A recent decision by the Ohio Supreme Court is on everyone's radar because of the inordinate leeway it gives police officers in handing out speeding tickets.

The high court's 5-1 ruling has all sorts of potential for abuse of power. The court decided police don't need radar to cite you for speeding if they've been trained to determine visually how fast a vehicle is going.

In other words, the trained eye of the law is good enough to meet the standard needed to convict someone of speeding. The officer's opinion is de-facto, beyond-a-reasonable-doubt evidence.

The ruling came in a case involving an Akron-area motorist who challenged a visual speed estimate by a Copley, Ohio, police officer. A trial court and an appeals court had upheld his conviction.

The 8th District Court of Appeals, based in Cleveland, ruled that police need more than just sight to support a finding of guilt on a speeding charge. The state Supreme Court upheld the lower courts that found the opposite, asserting that "independent verification of the vehicle's speed [when based on an officer's unaided visual estimation] is not necessary to support a conviction for speeding."
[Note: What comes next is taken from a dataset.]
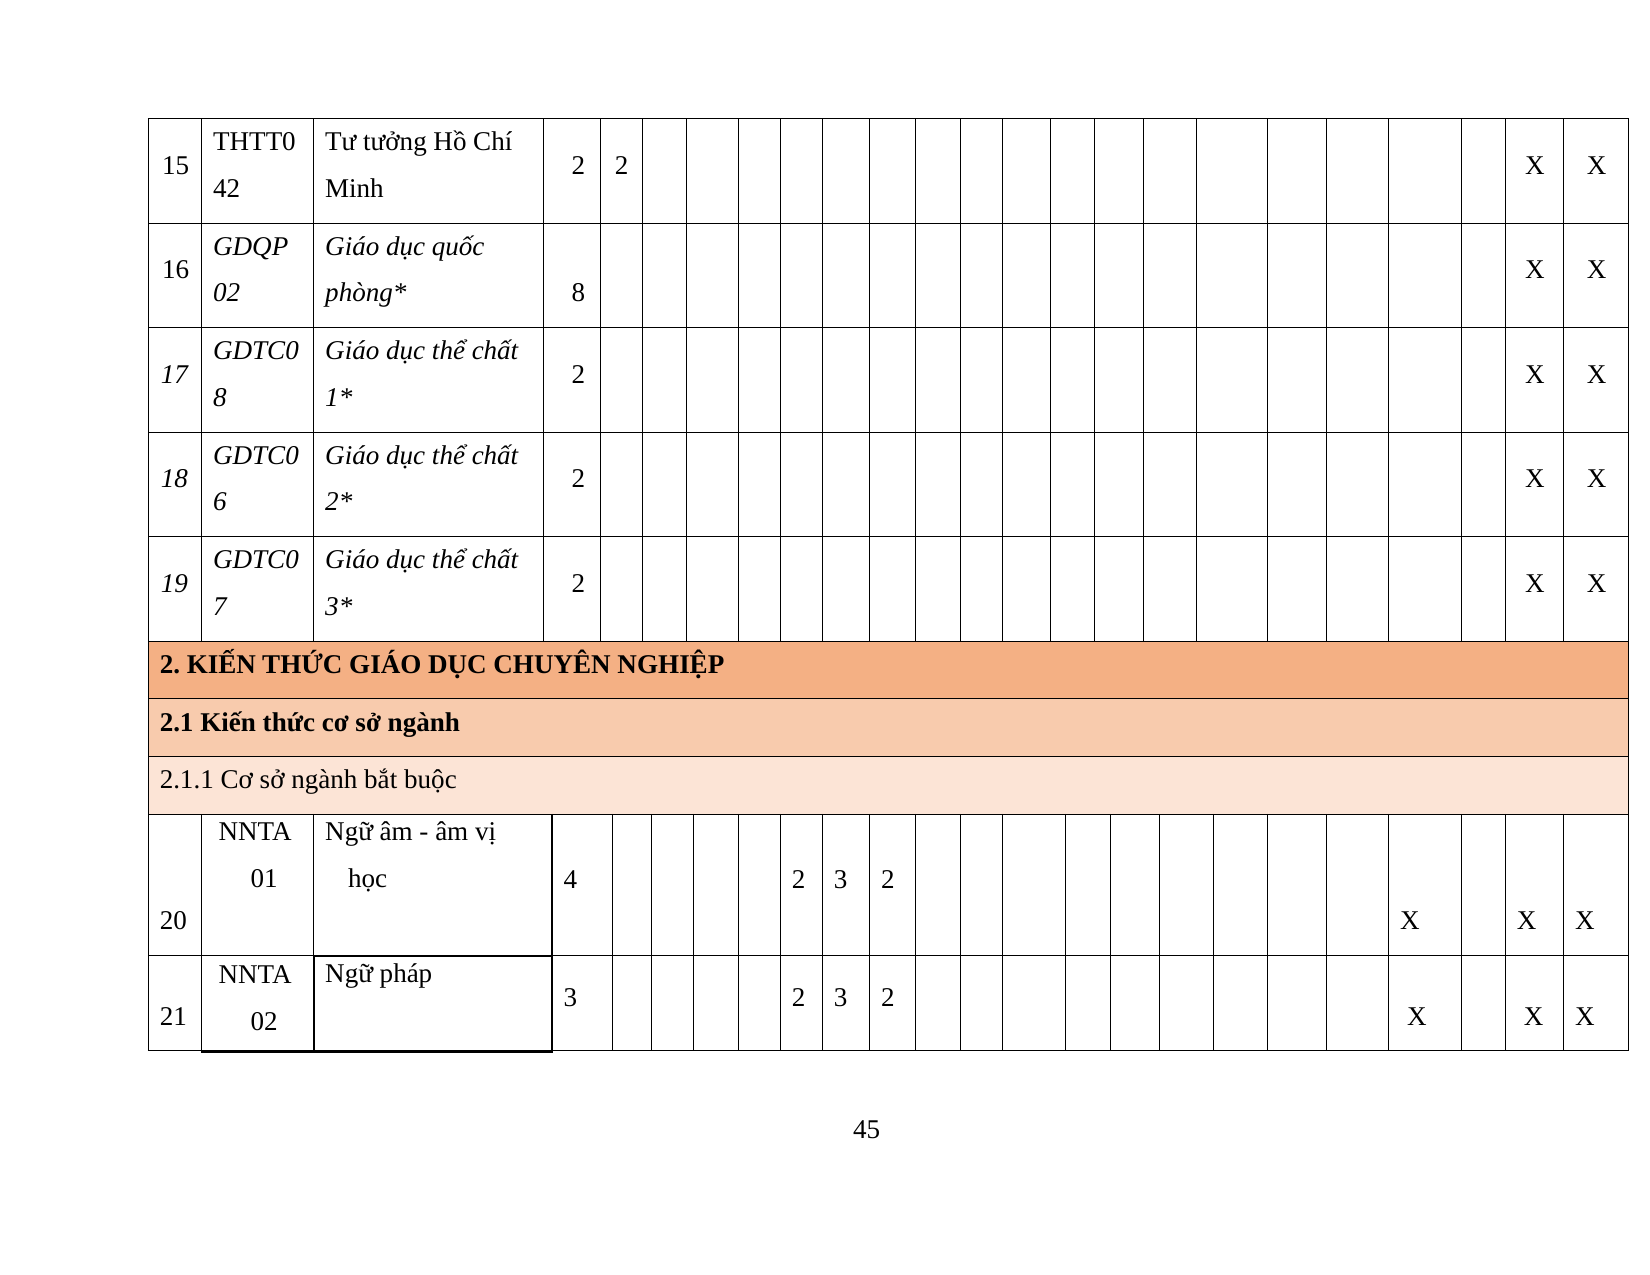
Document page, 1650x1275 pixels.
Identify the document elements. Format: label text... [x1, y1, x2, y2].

Ruling that a police officer's judgment on speeding is as good as a radar gun would seem to give law enforcement virtually unchecked authority. At the very least, critics say, radar guns and other electronic gauges to catch speeders are relatively objective. The same cannot be said of human judgment, trained or not.

The court ruling, which appears to rob defendants of any opportunity to contest or quantify an officer's word, has struck a nerve with many Ohioans, including civil libertarians. They share dissenting Justice Terrence O'Donnell's position that courts should have more discretion to determine the credibility of an officer's visual speed estimate.

State lawmakers vow to introduce bills this fall that would overrule the court and require officers to verify how fast a driver is moving with radar detectors or other technology. That would be a prudent step to mitigate a court decision that goes too far.